# Brano
%%
Emissioni dirette, upstream e downstream © GHG Protocol

Per il secondo criterio facciamo addirittura peggio, totalizzando 0 punti su 3. Si tratta, spiega ActionAid, della questione più importante: le politiche di esclusione o restrizione delle energie fossili. Nel nostro Paese mancano politiche che vietino espressamente di destinare risorse a carbone, petrolio e gas. Lungi dal dismettere investimenti fossili, CDP finanzia progetti petroliferi in Italia e all’estero. E detiene il 27,7% della major nazionale Eni. La nostra pessima performance si deve, infine, al fatto che il gas è ritenuto elemento strategico per la sicurezza energetica. Il nostro governo ha assegnato infatti a CDP un ruolo di primo piano nel progetto di far diventare il nostro Paese un hub del gas.

Pessima la performance degli impatti sul clima dei nostri investimenti internazionali

Il terzo criterio di valutazione riguarda l’impatto degli investimenti pubblici sul clima e sugli obiettivi internazionali di riduzione delle emissioni. Anche qui totalizziamo 0 punti su 3. Sotto i riflettori la mancanza di trasparenza nel conteggio delle emissioni. Totalizziamo così pochi punti, spiega ActionAid, perché questa è la dimensione in cui guardiamo al portafoglio internazionale di Cassa Depositi e Prestiti, schiacciato nettamente sulle fossili.
%%
# Materiale fornito
%%
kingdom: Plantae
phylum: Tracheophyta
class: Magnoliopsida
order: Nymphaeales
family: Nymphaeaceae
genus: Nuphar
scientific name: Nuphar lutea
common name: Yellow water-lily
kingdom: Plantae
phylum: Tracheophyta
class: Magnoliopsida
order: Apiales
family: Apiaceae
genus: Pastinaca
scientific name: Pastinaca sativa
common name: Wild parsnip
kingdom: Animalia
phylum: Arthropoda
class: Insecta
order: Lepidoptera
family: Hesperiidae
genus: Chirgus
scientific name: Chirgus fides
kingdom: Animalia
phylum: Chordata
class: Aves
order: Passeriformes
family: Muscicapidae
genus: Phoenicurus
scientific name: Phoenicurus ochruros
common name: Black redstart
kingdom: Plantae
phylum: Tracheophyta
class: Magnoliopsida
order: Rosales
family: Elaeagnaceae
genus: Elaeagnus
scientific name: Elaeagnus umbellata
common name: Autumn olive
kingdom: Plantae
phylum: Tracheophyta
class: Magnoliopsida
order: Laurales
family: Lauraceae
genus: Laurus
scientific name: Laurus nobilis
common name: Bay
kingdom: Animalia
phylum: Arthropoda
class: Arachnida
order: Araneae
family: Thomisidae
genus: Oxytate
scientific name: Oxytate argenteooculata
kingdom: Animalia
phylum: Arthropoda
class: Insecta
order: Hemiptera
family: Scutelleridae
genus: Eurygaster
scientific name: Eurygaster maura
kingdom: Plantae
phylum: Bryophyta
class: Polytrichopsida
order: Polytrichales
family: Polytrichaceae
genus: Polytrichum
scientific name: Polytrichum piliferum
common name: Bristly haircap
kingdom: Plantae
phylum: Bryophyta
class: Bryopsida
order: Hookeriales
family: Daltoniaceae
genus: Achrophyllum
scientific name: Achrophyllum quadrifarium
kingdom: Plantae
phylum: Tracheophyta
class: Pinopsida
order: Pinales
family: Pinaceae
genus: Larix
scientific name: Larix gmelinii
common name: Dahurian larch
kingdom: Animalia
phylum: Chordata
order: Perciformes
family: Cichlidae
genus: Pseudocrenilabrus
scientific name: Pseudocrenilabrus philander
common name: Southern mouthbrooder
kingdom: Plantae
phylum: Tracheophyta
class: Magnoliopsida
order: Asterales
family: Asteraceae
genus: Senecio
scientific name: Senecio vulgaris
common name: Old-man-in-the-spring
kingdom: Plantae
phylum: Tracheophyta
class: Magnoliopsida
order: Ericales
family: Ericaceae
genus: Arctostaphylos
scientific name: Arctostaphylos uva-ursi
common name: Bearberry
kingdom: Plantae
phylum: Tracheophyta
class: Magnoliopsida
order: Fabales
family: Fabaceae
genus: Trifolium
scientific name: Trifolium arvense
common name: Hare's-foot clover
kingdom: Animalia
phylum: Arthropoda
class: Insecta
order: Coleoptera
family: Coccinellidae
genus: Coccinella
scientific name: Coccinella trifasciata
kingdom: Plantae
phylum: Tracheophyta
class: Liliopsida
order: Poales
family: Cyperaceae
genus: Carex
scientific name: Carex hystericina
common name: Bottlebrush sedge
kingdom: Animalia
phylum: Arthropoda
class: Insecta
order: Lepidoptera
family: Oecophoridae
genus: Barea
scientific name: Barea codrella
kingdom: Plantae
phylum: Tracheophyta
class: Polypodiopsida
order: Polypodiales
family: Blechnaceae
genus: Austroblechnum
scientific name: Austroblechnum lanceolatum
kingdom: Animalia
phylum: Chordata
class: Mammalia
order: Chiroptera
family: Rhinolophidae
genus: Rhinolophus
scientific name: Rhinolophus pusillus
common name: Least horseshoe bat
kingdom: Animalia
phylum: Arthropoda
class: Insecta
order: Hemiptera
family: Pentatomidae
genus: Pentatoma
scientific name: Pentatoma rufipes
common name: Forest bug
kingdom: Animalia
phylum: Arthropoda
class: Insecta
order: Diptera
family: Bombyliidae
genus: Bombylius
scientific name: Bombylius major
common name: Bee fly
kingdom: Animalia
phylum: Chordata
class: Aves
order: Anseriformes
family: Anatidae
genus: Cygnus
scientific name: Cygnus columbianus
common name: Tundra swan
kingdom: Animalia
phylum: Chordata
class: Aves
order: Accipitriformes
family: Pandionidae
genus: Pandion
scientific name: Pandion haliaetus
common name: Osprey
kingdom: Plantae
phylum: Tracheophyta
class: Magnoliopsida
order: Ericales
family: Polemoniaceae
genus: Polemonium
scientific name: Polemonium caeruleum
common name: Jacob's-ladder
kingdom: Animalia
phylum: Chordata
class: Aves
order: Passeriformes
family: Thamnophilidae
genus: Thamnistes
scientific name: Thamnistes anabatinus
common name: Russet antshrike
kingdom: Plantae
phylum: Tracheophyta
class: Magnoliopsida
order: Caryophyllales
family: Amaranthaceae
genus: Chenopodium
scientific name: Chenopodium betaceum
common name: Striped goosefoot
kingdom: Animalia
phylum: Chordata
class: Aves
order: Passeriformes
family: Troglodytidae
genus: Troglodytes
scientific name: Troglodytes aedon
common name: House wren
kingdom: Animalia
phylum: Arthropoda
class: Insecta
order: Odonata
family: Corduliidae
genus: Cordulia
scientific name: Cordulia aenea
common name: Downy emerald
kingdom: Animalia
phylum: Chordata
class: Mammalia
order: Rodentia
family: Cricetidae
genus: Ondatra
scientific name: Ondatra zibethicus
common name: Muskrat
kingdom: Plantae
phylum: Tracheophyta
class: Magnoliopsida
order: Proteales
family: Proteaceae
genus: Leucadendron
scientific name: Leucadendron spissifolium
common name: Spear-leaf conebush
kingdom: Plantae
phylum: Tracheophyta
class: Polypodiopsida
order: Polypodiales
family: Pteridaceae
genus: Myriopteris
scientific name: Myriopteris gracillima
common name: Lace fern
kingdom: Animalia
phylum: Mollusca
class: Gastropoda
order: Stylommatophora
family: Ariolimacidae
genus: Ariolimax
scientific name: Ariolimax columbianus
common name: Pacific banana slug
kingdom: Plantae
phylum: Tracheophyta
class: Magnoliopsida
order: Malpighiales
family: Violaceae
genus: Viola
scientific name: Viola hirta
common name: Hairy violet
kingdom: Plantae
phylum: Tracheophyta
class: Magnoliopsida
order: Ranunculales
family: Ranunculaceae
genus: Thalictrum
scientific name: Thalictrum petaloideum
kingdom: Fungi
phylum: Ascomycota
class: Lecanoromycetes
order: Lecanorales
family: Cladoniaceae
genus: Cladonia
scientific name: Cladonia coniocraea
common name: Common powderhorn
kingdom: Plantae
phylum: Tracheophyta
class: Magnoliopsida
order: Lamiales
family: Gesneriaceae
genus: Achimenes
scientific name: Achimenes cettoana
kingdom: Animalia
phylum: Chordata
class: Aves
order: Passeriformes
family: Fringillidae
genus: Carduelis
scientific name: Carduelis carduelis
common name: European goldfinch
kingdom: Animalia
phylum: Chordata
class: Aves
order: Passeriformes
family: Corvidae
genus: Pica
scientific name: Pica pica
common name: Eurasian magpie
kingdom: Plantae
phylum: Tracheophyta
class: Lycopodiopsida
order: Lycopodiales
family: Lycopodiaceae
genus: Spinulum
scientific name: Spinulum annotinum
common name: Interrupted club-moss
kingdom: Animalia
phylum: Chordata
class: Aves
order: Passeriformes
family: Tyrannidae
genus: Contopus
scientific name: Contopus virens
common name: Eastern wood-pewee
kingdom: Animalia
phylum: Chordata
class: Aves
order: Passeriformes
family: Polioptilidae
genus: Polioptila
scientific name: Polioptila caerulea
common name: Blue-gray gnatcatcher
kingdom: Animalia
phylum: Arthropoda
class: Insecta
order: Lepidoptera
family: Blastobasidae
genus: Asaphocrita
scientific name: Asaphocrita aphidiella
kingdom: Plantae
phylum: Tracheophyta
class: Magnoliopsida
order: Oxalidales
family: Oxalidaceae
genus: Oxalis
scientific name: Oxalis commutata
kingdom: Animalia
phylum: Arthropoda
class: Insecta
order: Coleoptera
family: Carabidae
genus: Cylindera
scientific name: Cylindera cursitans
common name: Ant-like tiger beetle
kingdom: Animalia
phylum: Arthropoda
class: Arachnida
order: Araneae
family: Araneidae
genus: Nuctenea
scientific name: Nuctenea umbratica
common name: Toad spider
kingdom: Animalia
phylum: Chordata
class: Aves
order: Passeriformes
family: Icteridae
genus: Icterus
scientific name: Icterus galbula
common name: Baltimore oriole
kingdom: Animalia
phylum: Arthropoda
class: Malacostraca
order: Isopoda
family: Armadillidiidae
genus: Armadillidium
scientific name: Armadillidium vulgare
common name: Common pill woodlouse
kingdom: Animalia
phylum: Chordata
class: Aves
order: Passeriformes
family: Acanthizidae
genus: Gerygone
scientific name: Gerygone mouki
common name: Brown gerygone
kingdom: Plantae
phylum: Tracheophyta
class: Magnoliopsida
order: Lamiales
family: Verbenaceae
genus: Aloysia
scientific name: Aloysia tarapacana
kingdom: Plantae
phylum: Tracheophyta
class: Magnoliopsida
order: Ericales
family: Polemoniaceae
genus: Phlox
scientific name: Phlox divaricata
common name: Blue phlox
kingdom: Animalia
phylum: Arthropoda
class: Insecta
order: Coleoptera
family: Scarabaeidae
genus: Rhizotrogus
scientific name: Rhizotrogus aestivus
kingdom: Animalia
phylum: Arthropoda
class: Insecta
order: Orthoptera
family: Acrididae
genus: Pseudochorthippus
%%
# Compito 1
Rispondi in breve usando il brano sugli investimenti fossili:
(a) Quanti punti su 3 totalizza il nostro Paese nel secondo criterio?
(b) Che quota di Eni detiene CDP?
(c) Su che cosa è schiacciato nettamente il portafoglio internazionale di Cassa Depositi e Prestiti?
# Compito 2
Trascrivi dal brano sugli investimenti fossili, senza cambiare nulla, tutto quello che va da "Emissioni dirette, upstream" giù fino a "hub del gas.".
Le righe non servono per questo lavoro.

# Soluzione 1
(a) 0 punti.
(b) Il 27,7%.
(c) Sulle fossili.

# Soluzione 2
Emissioni dirette, upstream e downstream © GHG Protocol

Per il secondo criterio facciamo addirittura peggio, totalizzando 0 punti su 3. Si tratta, spiega ActionAid, della questione più importante: le politiche di esclusione o restrizione delle energie fossili. Nel nostro Paese mancano politiche che vietino espressamente di destinare risorse a carbone, petrolio e gas. Lungi dal dismettere investimenti fossili, CDP finanzia progetti petroliferi in Italia e all’estero. E detiene il 27,7% della major nazionale Eni. La nostra pessima performance si deve, infine, al fatto che il gas è ritenuto elemento strategico per la sicurezza energetica. Il nostro governo ha assegnato infatti a CDP un ruolo di primo piano nel progetto di far diventare il nostro Paese un hub del gas.